Marvel's late 1990s Star Trek comics were actually the publisher's second round with the franchise. They held the license for two years after the premiere of Star Trek:The Motion Picture.
Star Trek: Operation Assimilation, a one-shot first published by Marvel Comics in 1997, was written by Paul Jenkins and drawn by Steve Erwin. Released just a few months after Star Trek: First Contact revived interest in the Borg, Operation: Assimilation follows a lowly Romulan officer as she navigates her people’s first encounter with the cybernetic aliens. She is captured, and the remainder of the special shows her assimilation. Using novel narrative techniques, Jenkins and Erwin pull back the horrors of the process, including the loss of identity and humanity.
The Borg, Star Trek's Most Horrifying Species, Explained
The Borg Are One of Star Trek's Most Popular Races for a Reason
After the Ferengi failed to become the new major bad guys of the Star Trek universe, the producers of Star Trek: The Next Generation needed a new foil for the Enterprise, one that was genuinely scary. Thus, the Borg were born. At the time of their introduction, in the second season episode “Q Who,” the Borg were unlike any other race seen in the franchise. A race of cyborgs residing in the then-distant Delta Quadrant, the Borg were relentless and could not be reasoned with, making them a serious departure from other species, such as the Klingons.
The Borg proved popular, and they returned at the end of Star Trek: The Next Generation’s third season, in the classic “Best of Both Worlds.” The show’s producers and writers wanted to up the drama quotient for the Borg. To that end, they introduced the assimilation process, by which a person is turned into a Borg. In “Best of Both Worlds,” Captain Picard is abducted by the Borg, who assimilate him into their collective, thus obtaining all his knowledge and experience. Now, in addition to stopping the Borg, the crew had to save Picard’s humanity.
Adding the concept of assimilation to the Borg’s MO was a stroke of genius, as it indeed created drama, and made them into one of Star Trek’s scariest species. Previous hostile alien races, like the Romulans, were out for conquest and the acquisition of resources. While the Borg have the same aims, there is another layer: they want to add everyone to their collective, submerging their individuality and converting them into a drone. The idea that a person can be converted into what they are fighting so easily is spine-tingling.

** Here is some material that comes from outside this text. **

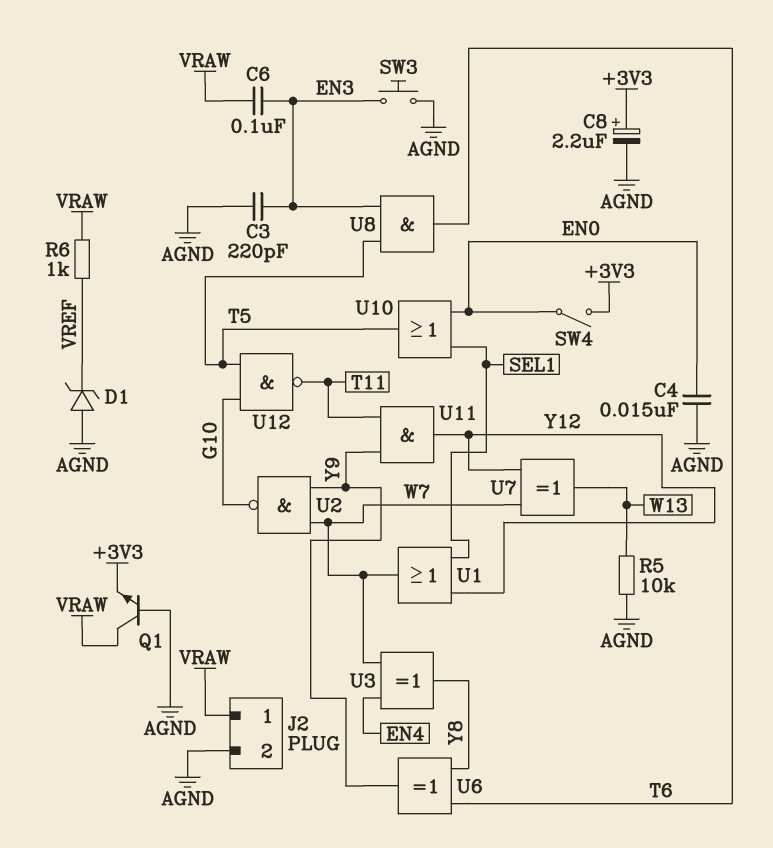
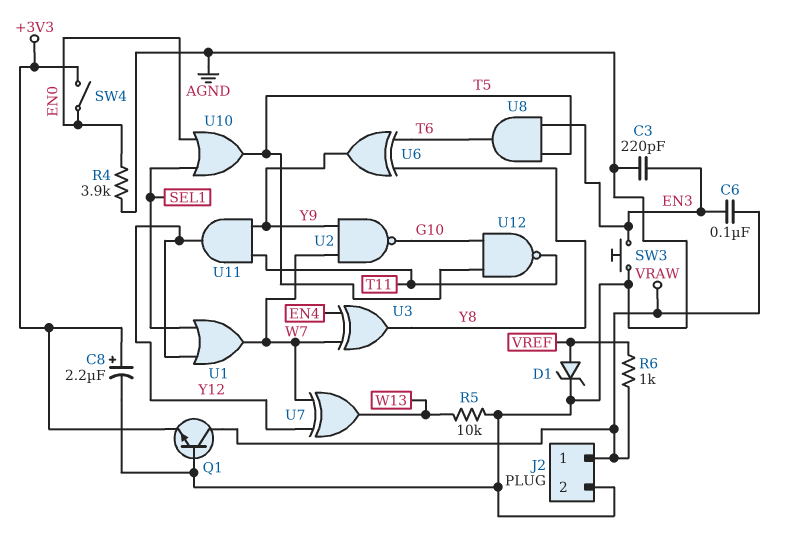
C4: 15nF (AGND, EN0) -> none
D1: zener (A AGND, K VREF) -> zener (A VREF, K AGND)
R4: none -> 3.9k (AGND, EN0)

The Borg's Assimilation Process is Horrific, and This One-Shot Shows Why
Star Trek: Operation Assimilation Pulls No Punches in Depicting Assimilation
And Star Trek: Operation Assimilation adds an even more disturbing layer to the assimilation process by giving fans a first-hand look at the loss of freedom and the loss of that which makes a person unique. As the Borg nanoprobes slowly overwhelm her, the Romulan officer tries in vain to retain her Romulan identity. She thinks back to her first kill and the day she became a true Romulan. As the assimilation process overtakes her, these memories become corrupted, twisted to fit the Borg’s agenda. Finally, the Borg use her as a vanguard to more assimilation.